Митькины губы разъехались в неудержимую улыбку, и вид у него сделался довольно-таки глупый.

— А я-то, дурак, подумал…

— Что подумал?

— Да так, — Митька смутился, — испугался я, что прогоните. Совсем прогоните.

— Этого не бойся, — тренер усмехнулся, положил руку на Митькино плечо, — не бойся. Но все равно еще недельку не приходи. Надо, чтоб ты отдохнул хорошенько, да и по воде чтоб по-настоящему стосковался. Чтоб она тебе во сне виделась.

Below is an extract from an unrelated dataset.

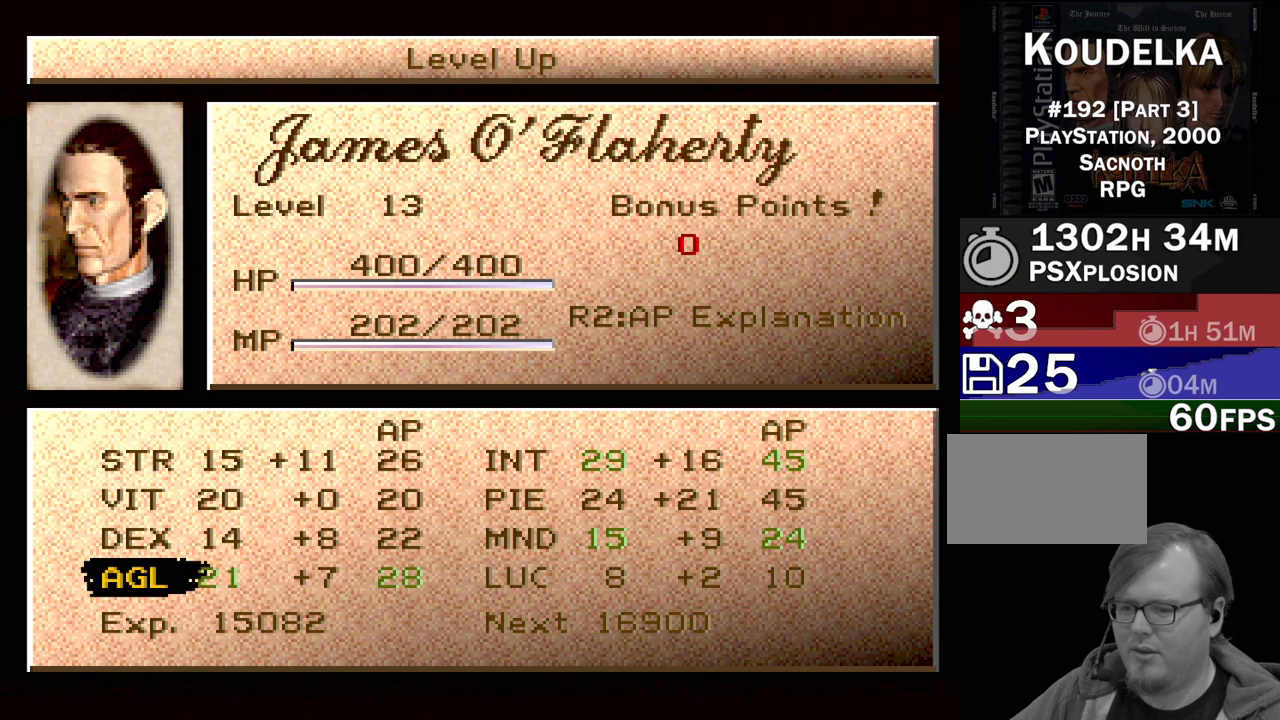
{"buttons": [], "events": [[167, "CROSS", "down"], [267, "CROSS", "up"]]}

— Она и так снится, — тихо ответил Митька.

— Вот и хорошо. Приходи через неделю.

X. Битва на катке

Этот разговор происходил в среду.

А в четверг Митька пошел на каток. Было холодно — ниже двадцати градусов.

Деревья в парке все обындевели, стояли мохнатые, пушистые, голубовато-белые. В аллеях тускло светились редкие, одинокие фонари.

Зато у самого катка свет резко заливал все вокруг, и от этого деревья казались отчеканенными из какого-то неведомого сиреневого металла.

Они четко и резко вырисовывались на черном фоне неба — неподвижные, замысловатые, будто затаившиеся до поры, будто ожидающие чего-то.

Овальная площадь катка была окаймлена высокими снежными валами.

Медью и серебром гремела промороженная музыка. Покачивались под ветром, будто взмахивая огромными темными крылами теней, фонари, и сновали по льду бесчисленные мальчишки и девчонки в ярких свитерах и шапочках, в узких, в обтяжку брюках.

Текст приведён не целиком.